What this exercise asks |
1. Decide whether each statement agrees with the newsletter appeal below, answering yes or no and quoting the deciding words: (a) Dr. Amy Throckmorton and Dr. Michelle Marcolongo are making face shields with 3-D printers; (b) the appeal states that all basic research can continue during the quarantine; (c) members are asked to update their profiles.
2. According to the newsletter appeal below, at which university do the two colleagues who are assembling face shields work?
3. Condense the paragraph of the newsletter appeal below that begins "Helping Hands" into a short bulleted list that keeps its main facts.

Extract |

I hope that you are all well and staying safe during this most unusual of times. As many of us work under various levels of quarantine, often working from home in near isolation, it is important that we stay connected with each other – stay connected as a learning community and a community of scholars. In hopes that the IBNS Newsletter can help facilitate  our members’ social networking, we are asking members for their contributions in some specific areas:

Good News - members share surprising positive experiences they have had as a consequence of the quarantines. If possible, please share some of your experiences with quotes or photographs as well.

Spotlight Profiles – we will be using IBNS member profiles to facilitate communication and connectedness.  So, please update your profiles – you never know whom we will choose to highlight!

Teaching in the Virtual World – we would like those of you now teaching online to share some of your experiences - the good, the bad, and the humorous – to help everyone with adjusting and excelling in our new online teaching world.

Hobby Much – hobbies can be a lifesaver when dealing with a quarantine – please consider sharing how you’ve used your hobbies to help cope.

The Home Research Kit – although many types of basic research cannot be maintained during the quarantine, some are still possible – modeling, meta-analyses, etc. Please consider a submission on how you are continuing to purse intellectual activity – maybe new ideas or analyses, or maybe just creating better illustrations or rethinking the conclusions from your last study. Whether you are doing to move your research efforts forward, please consider sharing with the rest of the community

Helping Hands - stories of how science, scientists, researchers and other are pitching in to help others during the pandemic. For example, two of my colleagues from Drexel University, Dr. Amy Throckmorton and Dr. Michelle Marcolongo, are using 3-D printers to assemble face shields for local medical centers, first responders, etc. Many of our members are probably similarly involved – we would love to hear your story!

Information supplied |
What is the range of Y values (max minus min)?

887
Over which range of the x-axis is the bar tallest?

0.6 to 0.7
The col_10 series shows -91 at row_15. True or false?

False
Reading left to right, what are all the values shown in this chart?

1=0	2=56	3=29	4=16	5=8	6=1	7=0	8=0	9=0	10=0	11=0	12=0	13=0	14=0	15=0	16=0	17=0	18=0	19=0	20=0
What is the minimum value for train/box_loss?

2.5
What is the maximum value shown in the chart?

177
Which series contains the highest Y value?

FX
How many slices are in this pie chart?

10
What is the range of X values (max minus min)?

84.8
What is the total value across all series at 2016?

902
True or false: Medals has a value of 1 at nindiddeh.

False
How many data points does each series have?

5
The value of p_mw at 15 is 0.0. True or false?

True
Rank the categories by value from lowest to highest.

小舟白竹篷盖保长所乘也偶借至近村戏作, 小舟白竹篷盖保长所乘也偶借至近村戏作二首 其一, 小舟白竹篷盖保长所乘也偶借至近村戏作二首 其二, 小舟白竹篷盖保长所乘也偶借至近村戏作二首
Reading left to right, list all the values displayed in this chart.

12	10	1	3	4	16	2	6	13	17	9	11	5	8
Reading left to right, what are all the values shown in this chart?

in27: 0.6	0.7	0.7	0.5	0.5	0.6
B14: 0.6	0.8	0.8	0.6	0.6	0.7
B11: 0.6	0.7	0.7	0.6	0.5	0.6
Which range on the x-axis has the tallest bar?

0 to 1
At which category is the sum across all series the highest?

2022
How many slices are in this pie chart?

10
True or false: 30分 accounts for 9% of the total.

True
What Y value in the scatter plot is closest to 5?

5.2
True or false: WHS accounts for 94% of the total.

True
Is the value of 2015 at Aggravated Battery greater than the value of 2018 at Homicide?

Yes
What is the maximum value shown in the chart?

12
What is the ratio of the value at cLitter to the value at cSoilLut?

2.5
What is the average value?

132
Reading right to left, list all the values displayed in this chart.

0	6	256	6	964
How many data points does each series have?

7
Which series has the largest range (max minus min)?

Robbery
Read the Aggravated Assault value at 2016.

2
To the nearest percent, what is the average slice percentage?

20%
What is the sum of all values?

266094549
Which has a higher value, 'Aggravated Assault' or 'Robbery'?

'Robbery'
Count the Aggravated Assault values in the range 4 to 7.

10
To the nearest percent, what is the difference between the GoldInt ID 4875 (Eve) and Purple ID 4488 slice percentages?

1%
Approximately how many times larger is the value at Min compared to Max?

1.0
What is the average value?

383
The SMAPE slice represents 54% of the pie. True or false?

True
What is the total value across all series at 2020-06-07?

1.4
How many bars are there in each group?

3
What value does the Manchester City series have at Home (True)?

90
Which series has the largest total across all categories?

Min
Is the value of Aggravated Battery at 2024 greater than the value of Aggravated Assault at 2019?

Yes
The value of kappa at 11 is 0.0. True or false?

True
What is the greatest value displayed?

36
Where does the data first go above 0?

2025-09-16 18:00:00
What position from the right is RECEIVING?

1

Solution list |
1.
(a) Yes: "are using 3-D printers to assemble face shields for local medical centers, first responders, etc."
(b) No: "although many types of basic research cannot be maintained during the quarantine, some are still possible"
(c) Yes: "So, please update your profiles"

2. Drexel University.

3.
- Helping Hands: stories of science, scientists, researchers and others helping people during the pandemic.
- Example: Dr. Amy Throckmorton and Dr. Michelle Marcolongo of Drexel University are using 3-D printers to assemble face shields for local medical centers, first responders and others.
- Members who are similarly involved are invited to share their stories.